Architectural overview¶

This section of the documentation gives a broad overview about argocd-agent's architecture, the terminology used and how things will fit together. In order to get started, and to understand the functionality and limitations of argocd-agent, it is important to get familiar with the architecture and the components that make up the project.

Problem statement¶

In the classical Argo CD multi-cluster architecture, scaling out can become a tedious and difficult task. Usually, scaling out comes with a couple of generic challenges, as well as environment specific ones.

The main challenges with traditional multi-cluster Argo CD deployments include:

Resource consumption grows exponentially: As the number of managed clusters increases, the central Argo CD instance must maintain persistent connections, cache cluster resources, and perform continuous resource watching for every cluster. This leads to significant memory consumption, CPU utilization, and network bandwidth requirements that scale poorly.

Complex connection management: Each workload cluster requires dedicated network ingress configuration, authentication credentials, and firewall rules from the central Argo CD instance. Managing hundreds or thousands of these connections becomes operationally complex and error-prone.

Single point of failure: The central Argo CD instance becomes a critical dependency for all workload clusters. Any maintenance, outage, or performance issues with the control plane affects GitOps operations across the entire multi-cluster environment.

Network dependency and latency: All GitOps operations depend on consistent, low-latency connectivity between the control plane and workload clusters. Network partitions, high latency, or bandwidth constraints can halt application deployments and synchronization across the fleet.

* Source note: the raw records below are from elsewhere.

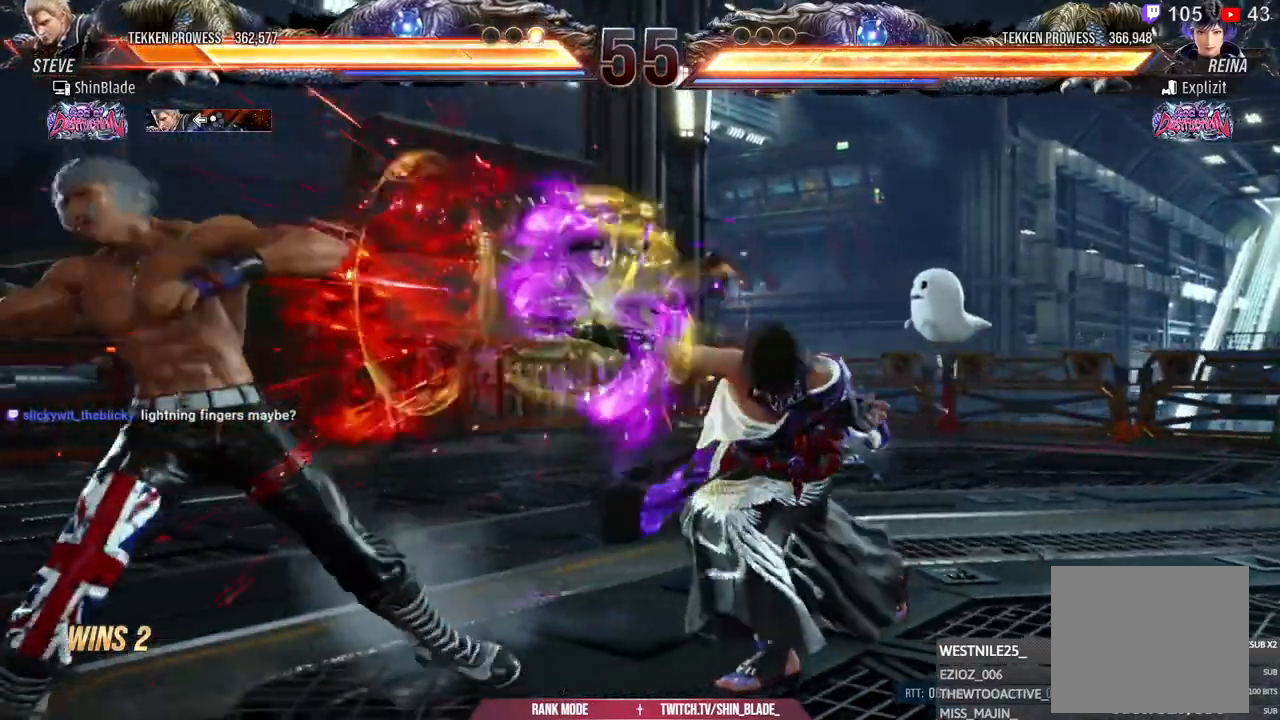
{"dt_ms": 500, "buttons": ["DPAD_LEFT"], "left_stick": "center", "right_stick": "center", "events": [[167, "DPAD_LEFT", "up"], [250, "DPAD_LEFT", "down"], [300, "DPAD_LEFT", "up"], [367, "DPAD_LEFT", "down"]]}
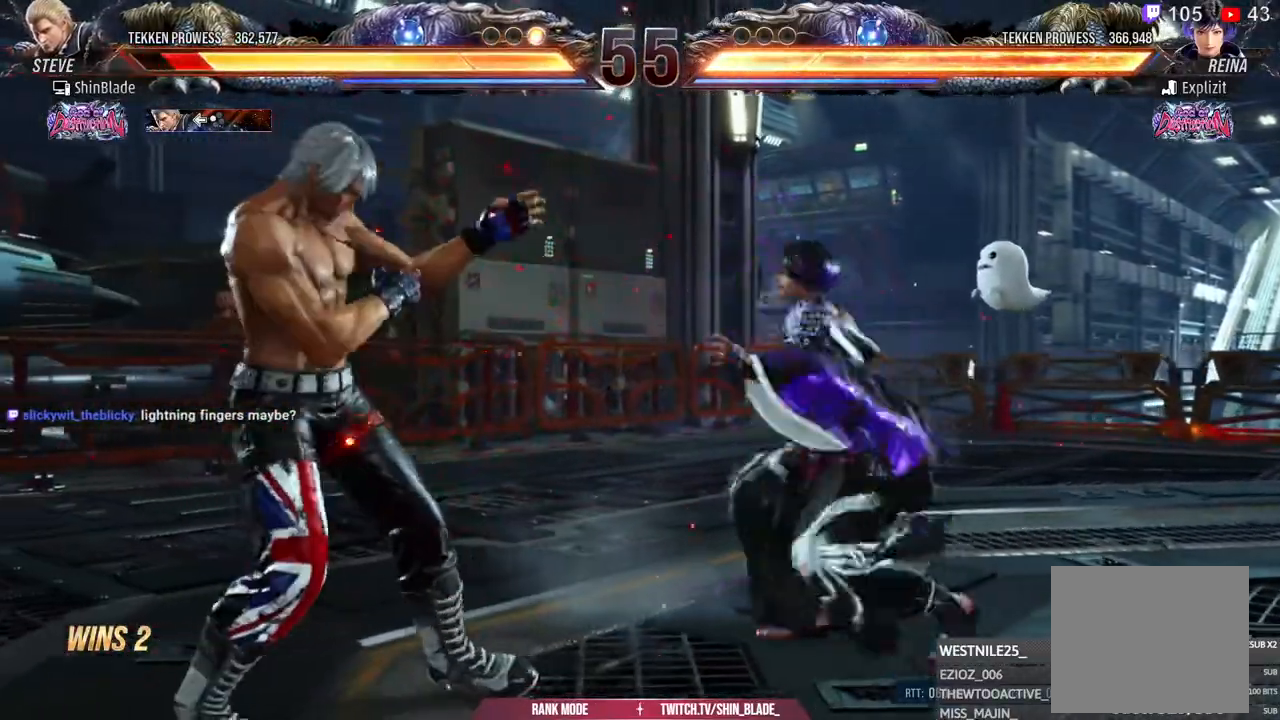
{"dt_ms": 500, "buttons": ["DPAD_LEFT"], "left_stick": "center", "right_stick": "center", "events": [[33, "DPAD_DOWN", "down"], [83, "DPAD_DOWN", "up"], [117, "DPAD_LEFT", "up"], [200, "DPAD_LEFT", "down"]]}
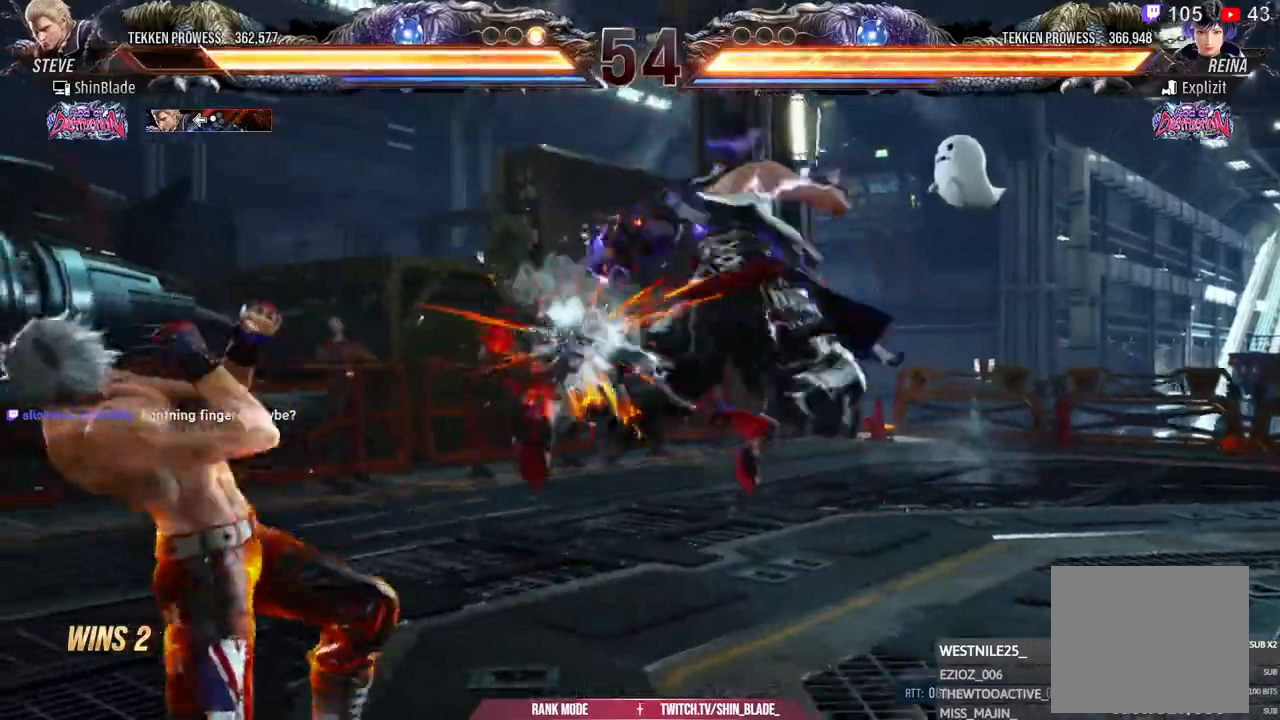
{"dt_ms": 500, "buttons": ["DPAD_LEFT"], "left_stick": "center", "right_stick": "center", "events": []}
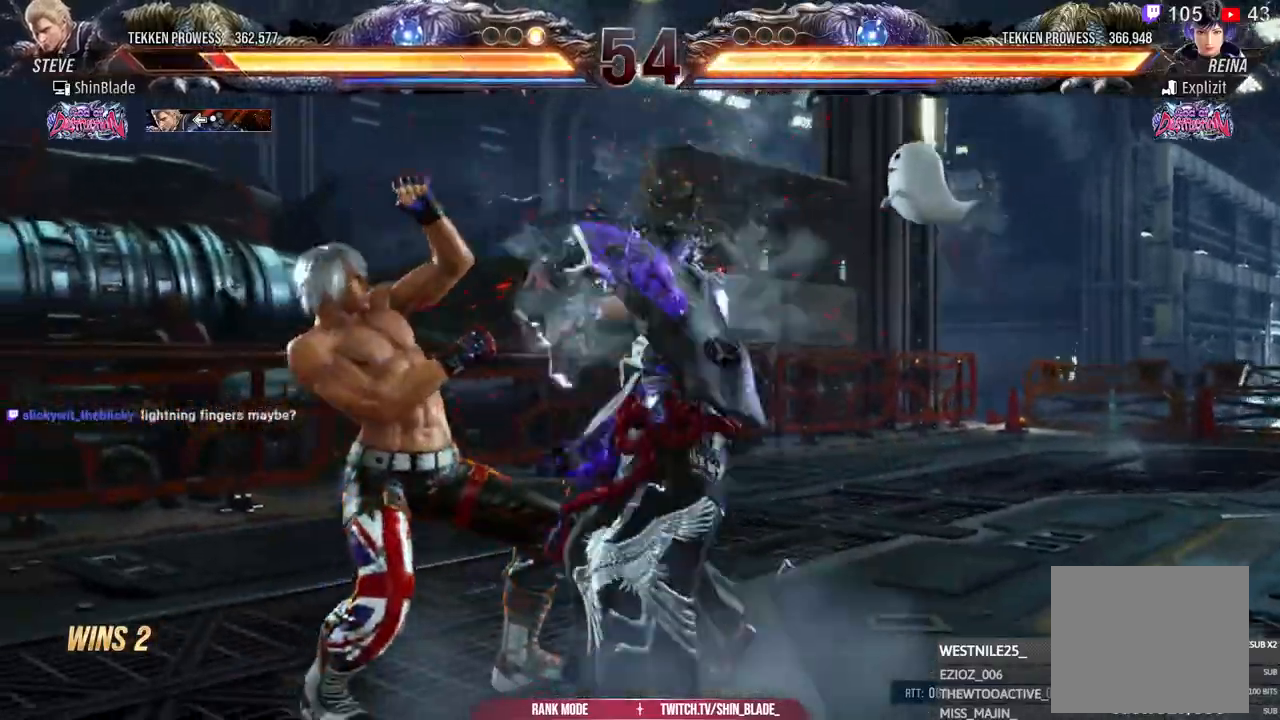
{"dt_ms": 500, "buttons": ["DPAD_LEFT"], "left_stick": "center", "right_stick": "center", "events": []}
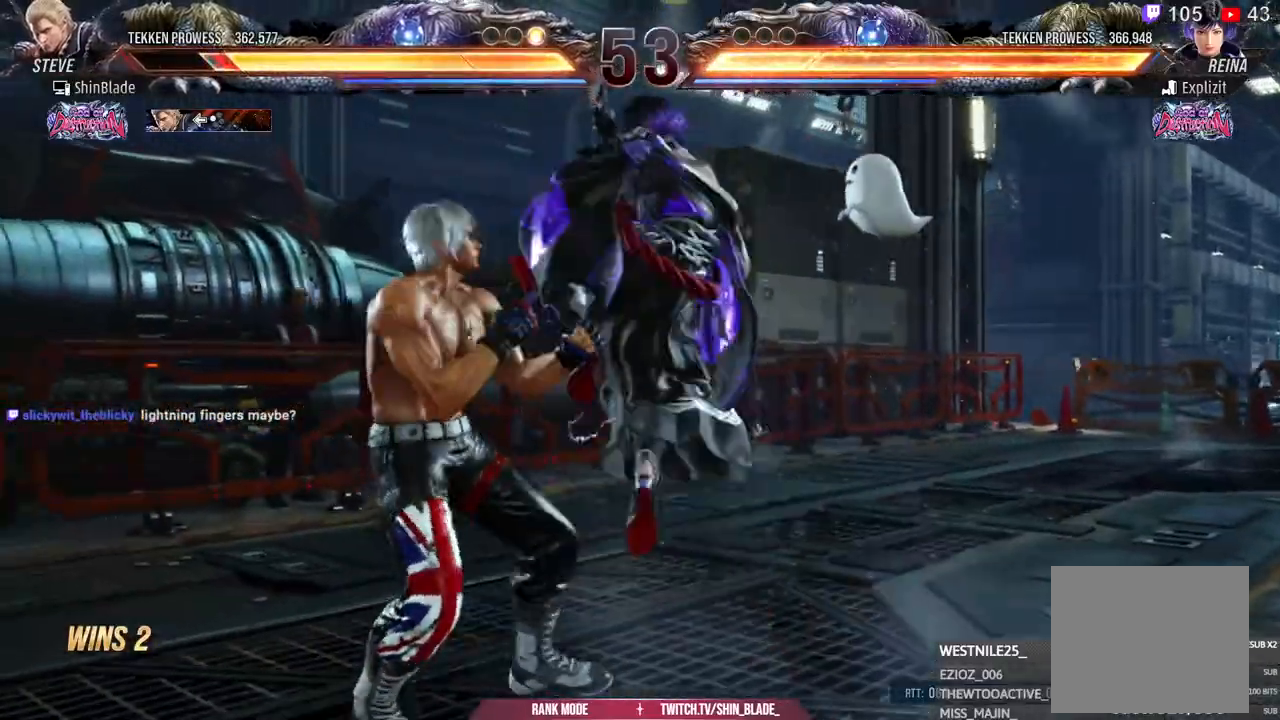
{"dt_ms": 500, "buttons": ["DPAD_LEFT"], "left_stick": "center", "right_stick": "center", "events": [[17, "SQUARE", "down"], [267, "SQUARE", "up"]]}
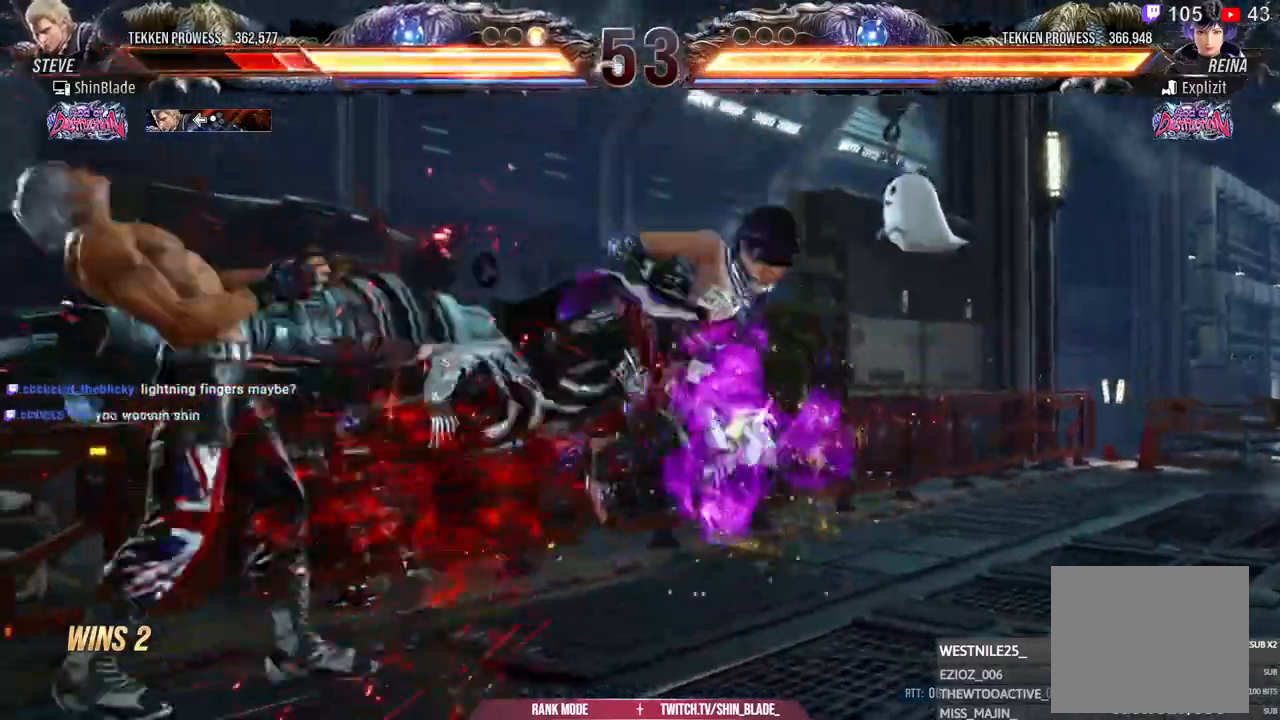
{"dt_ms": 500, "buttons": ["CROSS", "DPAD_LEFT"], "left_stick": "center", "right_stick": "center", "events": [[333, "CROSS", "down"], [367, "CROSS", "up"], [467, "CROSS", "down"]]}
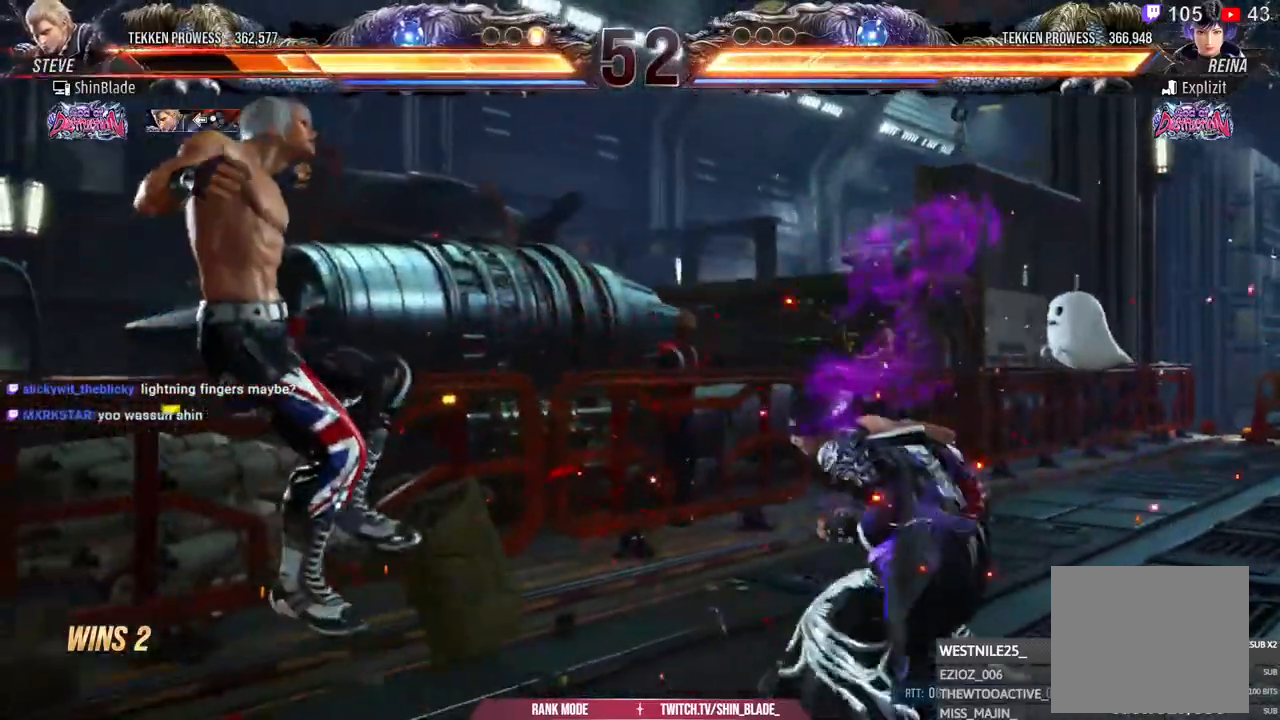
{"dt_ms": 500, "buttons": ["CROSS", "DPAD_LEFT"], "left_stick": "center", "right_stick": "center", "events": [[50, "CROSS", "up"], [150, "CROSS", "down"], [217, "CROSS", "up"], [317, "CROSS", "down"], [400, "CROSS", "up"], [500, "CROSS", "down"]]}
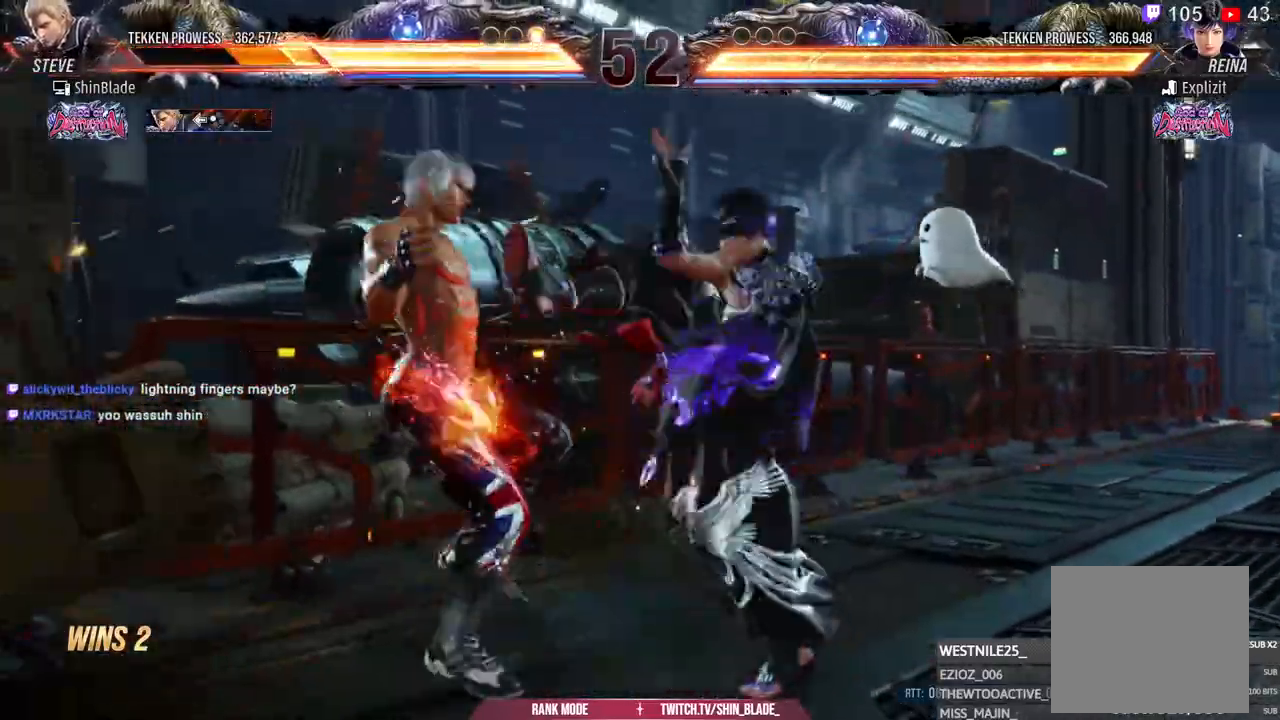
{"dt_ms": 500, "buttons": [], "left_stick": "center", "right_stick": "center", "events": [[100, "CROSS", "up"], [283, "DPAD_LEFT", "up"]]}
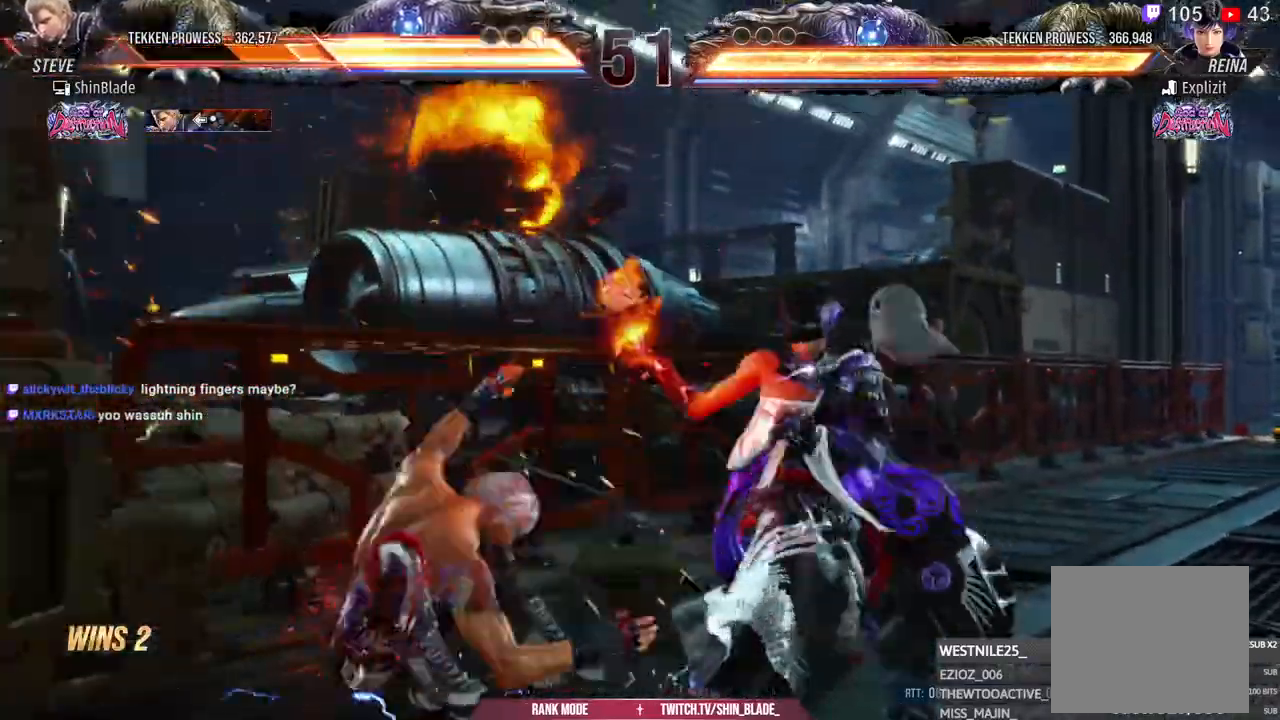
{"dt_ms": 500, "buttons": ["SQUARE"], "left_stick": "center", "right_stick": "center", "events": [[50, "SQUARE", "down"], [167, "SQUARE", "up"], [200, "SQUARE", "down"], [300, "SQUARE", "up"], [500, "SQUARE", "down"]]}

Security surface area: The control plane must store and manage credentials for every workload cluster, creating a concentrated security risk. Additionally, workload clusters must expose their Kubernetes API endpoints to the control plane, increasing the attack surface.

Geographic and infrastructure diversity: Managing clusters across different cloud providers, regions, edge locations, or air-gapped environments requires complex networking setups and often results in suboptimal performance due to network constraints.

Architectural diagram¶

The following diagram shows a very simplified overview of argocd-agent's architecture. In this particular example, there are three workload clusters connected to a single control plane cluster. The light blue boxes are existing Argo CD components and assets, while the light green boxes are components added by argocd-agent.

Architectural overview

In the context of the diagram, the term "Argo CD components" means one or more Argo CD workloads (such as, application controller, applicationset controller, repository server etc) depending on the concrete setup, and the term "configuration" means the configuration required to reconcile resources with Argo CD, e.g. Applications, AppProjects etc. See Argo CD component placement for more details.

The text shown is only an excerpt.